30 september, 2016
Men with favorable intermediate-risk prostate cancer can be safely and effectively treated with radioactive-seed brachytherapy alone without needing additional external-beam radiation, a phase 3 Radiation Therapy Oncology Group (RTOG) study indicates. The finding represents a paradigm shift, say the researchers, and an outside expert agrees.
“Brachytherapy alone has been used from its inception for many years in patients with low-risk (Gleason 6) prostate cancer, but the dogma has been, if a man has Gleason 7 or higher disease, you shouldn’t use brachytherapy alone because it would be inadequate to treat the disease,” Bradley Prestidge, MD, medical director, Bon Secours Cancer Institute at DePaul Medical Center, Norfolk, Virginia, told Medscape Medical News. “But based on our study results, I think we can now say that people should feel fairly comfortable using brachytherapy alone if they have a favorable intermediate-risk patient.”
The study was presented during the American Society for Radiation Oncology (ASTRO) 2016 Annual Meeting.
The NRG Oncology/RTOG 0232 study was a phase 3, multi-institutional trial carried out in the United States and Canada between 2003 and 2012. Its main objective was to evaluate whether external-beam radiotherapy added to transperineal interstitial permanent brachytherapy was associated with better progression-free survival (PFS) and cancer control at 5 years than brachytherapy alone.
“For this study, patients had to have Gleason 7 cancer and the prostate-specific antigen (PSA) had to be below 10 so it was a more favorable type of intermediate-risk prostate cancer,” Dr Prestidge said at a press briefing.
Alternatively, the patient’s PSA could be as high as 20 but the Gleason score had to be under 7 if the PSA was high, he added.
A total of 588 men were accrued to the study and randomly assigned to the combination group or to the brachytherapy-alone group.
“It was up to the investigator to choose what radioactive seed they wanted to use,” Dr Prestidge noted, the choice being radioactive iodine-125 (I-125) or palladium-103 (Pd-103).
Brachytherapy was prescribed to 110 Gy with I-125 or 100 Gy with Pd-103 as a boost dose in the combination group and to doses of 145 Gy or 125 Gy, respectively, in the brachytherapy group.
Men in the combination group received 45 Gy of partial pelvis external-beam therapy, followed by brachytherapy 2 to 4 weeks later.
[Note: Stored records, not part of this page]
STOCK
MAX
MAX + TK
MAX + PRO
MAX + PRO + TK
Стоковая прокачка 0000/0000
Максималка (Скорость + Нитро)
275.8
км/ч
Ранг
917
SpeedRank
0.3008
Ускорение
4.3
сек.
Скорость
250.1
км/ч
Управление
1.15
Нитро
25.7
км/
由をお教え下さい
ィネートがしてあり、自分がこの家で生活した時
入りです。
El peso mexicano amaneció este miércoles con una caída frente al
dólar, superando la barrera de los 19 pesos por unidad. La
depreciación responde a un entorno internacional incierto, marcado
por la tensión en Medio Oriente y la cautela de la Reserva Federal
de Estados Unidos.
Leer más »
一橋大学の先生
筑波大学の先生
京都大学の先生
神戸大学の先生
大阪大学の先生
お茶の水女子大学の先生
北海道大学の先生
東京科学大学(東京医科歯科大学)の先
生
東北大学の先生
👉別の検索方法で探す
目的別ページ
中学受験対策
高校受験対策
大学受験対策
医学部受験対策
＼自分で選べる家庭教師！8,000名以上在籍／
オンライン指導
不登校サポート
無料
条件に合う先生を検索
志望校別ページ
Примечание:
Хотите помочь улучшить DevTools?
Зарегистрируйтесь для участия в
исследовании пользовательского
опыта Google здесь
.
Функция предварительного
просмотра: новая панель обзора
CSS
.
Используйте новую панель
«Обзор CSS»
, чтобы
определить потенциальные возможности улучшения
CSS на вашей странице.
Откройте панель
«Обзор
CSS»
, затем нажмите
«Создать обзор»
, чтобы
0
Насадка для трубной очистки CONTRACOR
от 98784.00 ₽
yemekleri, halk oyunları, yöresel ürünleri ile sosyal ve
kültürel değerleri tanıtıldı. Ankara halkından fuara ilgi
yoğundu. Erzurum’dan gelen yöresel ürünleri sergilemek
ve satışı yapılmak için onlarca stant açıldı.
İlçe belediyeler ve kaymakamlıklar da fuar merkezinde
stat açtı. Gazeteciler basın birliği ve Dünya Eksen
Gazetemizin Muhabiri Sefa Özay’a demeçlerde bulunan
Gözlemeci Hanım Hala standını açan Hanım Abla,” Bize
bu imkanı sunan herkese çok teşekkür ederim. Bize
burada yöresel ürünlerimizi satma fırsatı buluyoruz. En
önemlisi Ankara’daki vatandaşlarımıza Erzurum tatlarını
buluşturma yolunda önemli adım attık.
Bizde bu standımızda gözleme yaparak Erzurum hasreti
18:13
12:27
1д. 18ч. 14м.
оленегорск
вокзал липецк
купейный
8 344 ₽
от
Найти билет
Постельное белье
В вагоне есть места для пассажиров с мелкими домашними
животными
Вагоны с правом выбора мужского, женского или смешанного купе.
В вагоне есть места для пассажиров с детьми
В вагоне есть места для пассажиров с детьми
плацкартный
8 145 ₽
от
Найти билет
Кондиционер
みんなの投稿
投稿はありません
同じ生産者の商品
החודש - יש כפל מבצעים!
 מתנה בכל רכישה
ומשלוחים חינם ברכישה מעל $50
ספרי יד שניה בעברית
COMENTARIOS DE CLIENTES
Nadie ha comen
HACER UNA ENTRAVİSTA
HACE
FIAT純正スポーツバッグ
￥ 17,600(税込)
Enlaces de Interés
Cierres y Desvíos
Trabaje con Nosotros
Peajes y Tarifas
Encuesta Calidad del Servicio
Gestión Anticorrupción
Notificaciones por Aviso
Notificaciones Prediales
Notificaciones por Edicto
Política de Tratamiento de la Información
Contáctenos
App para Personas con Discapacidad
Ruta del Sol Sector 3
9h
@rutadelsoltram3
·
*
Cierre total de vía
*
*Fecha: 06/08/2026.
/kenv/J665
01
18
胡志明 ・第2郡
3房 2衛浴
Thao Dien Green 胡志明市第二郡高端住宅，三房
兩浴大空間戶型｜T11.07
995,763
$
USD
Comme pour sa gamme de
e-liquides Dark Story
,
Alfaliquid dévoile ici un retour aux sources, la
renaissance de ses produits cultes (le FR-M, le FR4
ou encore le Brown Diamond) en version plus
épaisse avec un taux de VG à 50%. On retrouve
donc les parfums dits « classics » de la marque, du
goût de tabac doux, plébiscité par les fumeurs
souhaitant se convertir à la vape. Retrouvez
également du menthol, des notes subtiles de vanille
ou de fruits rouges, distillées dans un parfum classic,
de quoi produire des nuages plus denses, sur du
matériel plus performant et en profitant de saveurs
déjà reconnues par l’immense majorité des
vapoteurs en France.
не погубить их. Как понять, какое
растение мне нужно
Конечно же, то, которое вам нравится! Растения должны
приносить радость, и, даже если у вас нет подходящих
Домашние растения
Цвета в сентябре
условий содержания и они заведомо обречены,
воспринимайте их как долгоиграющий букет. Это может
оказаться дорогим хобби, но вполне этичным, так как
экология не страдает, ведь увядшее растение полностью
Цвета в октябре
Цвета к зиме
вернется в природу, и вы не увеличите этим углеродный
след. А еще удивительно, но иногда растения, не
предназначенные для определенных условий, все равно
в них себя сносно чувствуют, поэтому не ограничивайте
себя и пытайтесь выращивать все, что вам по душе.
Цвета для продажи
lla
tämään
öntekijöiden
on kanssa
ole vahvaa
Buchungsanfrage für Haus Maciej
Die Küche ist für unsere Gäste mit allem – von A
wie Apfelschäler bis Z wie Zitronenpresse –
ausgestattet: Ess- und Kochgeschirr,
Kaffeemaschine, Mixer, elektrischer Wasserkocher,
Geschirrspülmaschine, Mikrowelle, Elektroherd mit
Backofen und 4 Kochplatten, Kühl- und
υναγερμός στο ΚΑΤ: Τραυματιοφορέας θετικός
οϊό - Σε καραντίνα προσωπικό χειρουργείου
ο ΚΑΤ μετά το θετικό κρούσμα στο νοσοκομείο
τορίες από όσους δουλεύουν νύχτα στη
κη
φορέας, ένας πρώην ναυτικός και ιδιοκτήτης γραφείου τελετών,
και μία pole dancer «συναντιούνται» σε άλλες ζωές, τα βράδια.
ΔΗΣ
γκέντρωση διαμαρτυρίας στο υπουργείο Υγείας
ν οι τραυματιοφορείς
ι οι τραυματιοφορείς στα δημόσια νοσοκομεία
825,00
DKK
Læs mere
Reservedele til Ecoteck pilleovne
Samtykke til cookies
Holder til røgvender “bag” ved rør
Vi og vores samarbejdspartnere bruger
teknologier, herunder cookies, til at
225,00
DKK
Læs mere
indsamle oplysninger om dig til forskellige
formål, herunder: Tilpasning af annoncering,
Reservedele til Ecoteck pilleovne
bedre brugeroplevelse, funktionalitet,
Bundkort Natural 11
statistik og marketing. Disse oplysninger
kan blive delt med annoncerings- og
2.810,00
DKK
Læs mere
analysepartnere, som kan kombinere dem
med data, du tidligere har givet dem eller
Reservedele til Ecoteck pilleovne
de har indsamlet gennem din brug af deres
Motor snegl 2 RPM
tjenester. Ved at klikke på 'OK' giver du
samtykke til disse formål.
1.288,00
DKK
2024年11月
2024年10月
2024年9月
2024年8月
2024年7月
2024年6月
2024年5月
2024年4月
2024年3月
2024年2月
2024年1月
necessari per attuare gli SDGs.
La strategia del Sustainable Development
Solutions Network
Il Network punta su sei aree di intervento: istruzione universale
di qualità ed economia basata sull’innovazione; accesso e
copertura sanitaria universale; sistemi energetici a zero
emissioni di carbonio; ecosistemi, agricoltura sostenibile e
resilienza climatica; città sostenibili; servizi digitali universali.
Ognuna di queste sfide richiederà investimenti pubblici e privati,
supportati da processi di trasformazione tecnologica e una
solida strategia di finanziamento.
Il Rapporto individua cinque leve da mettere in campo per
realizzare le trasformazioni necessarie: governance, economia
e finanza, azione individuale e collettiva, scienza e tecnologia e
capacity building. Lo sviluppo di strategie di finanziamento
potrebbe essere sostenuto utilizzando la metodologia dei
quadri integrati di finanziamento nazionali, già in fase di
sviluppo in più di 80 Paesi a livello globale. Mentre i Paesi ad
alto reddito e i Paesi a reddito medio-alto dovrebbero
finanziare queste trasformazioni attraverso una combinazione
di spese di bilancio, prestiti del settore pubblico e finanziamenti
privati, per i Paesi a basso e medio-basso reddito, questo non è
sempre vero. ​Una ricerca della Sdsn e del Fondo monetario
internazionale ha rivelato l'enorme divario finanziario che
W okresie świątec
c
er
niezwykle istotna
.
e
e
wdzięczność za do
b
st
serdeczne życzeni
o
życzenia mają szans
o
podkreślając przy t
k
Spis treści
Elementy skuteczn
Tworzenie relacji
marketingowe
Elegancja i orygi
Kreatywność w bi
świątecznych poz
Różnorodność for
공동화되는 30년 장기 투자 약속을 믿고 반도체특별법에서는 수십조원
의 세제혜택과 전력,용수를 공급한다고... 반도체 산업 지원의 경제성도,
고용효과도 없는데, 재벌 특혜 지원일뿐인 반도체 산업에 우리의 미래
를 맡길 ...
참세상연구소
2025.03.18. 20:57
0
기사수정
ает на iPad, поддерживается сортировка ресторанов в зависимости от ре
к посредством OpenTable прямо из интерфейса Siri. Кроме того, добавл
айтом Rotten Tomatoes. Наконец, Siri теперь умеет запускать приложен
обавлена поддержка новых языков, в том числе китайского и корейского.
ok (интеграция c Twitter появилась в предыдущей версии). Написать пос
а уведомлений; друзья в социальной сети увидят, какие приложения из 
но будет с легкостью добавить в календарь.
Median follow-up for all patients was 6.7 years, and a total of 579 patients were evaluable for the primary endpoint.
“Both arms had the same freedom from progression in terms of first failure, either biochemical or other causes, but most of which were biochemical in nature as would be expected,” Dr Prestidge noted.
At 5 years, the PFS rate was 85% for the combination group and 86% for the brachytherapy-alone group.
Acute toxicity rates of grade 2 and higher were also nearly identical for the two groups: 28% for the combination group and 27% for the brachytherapy-alone group.
However, late toxicities of grade 2 and greater were more prevalent in the combination group, at 53% compared with 37% for the brachytherapy-alone group (P = .0001).
Severe toxicities were very minimal and the same in both groups, Dr Prestidge added.
“What this means clinically is that men with intermediate-risk prostate cancer may be quite well managed with brachytherapy alone, and this represents a bit of a paradigm shift compared to when the study was originated,” Dr Prestidge concluded.
Commenting on the study, press briefing moderator Colleen Lawton, MD, Medical College of Wisconsin, Milwaukee, felt that Dr Prestidge was “underselling” his results.
“When this study opened up, there were people who believed that you could not treat intermediate-risk prostate cancer with anything but the combination of external-beam radiation and brachytherapy, but this study shows that’s not true, that patients only need the implants, at least those in the subset as defined by investigators in this trial, ” she said.
“So the vast majority of these men don’t need the toxicity of external-beam radiation and they don’t need the cost of it either,” she said.
“I think this is very exciting data and I also think this represents a paradigm shift for us,” Dr Lawton added.
American Society for Radiation Oncology (ASTRO) 2016 Annual Meeting. Abstract 7. Presented September 26, 2016.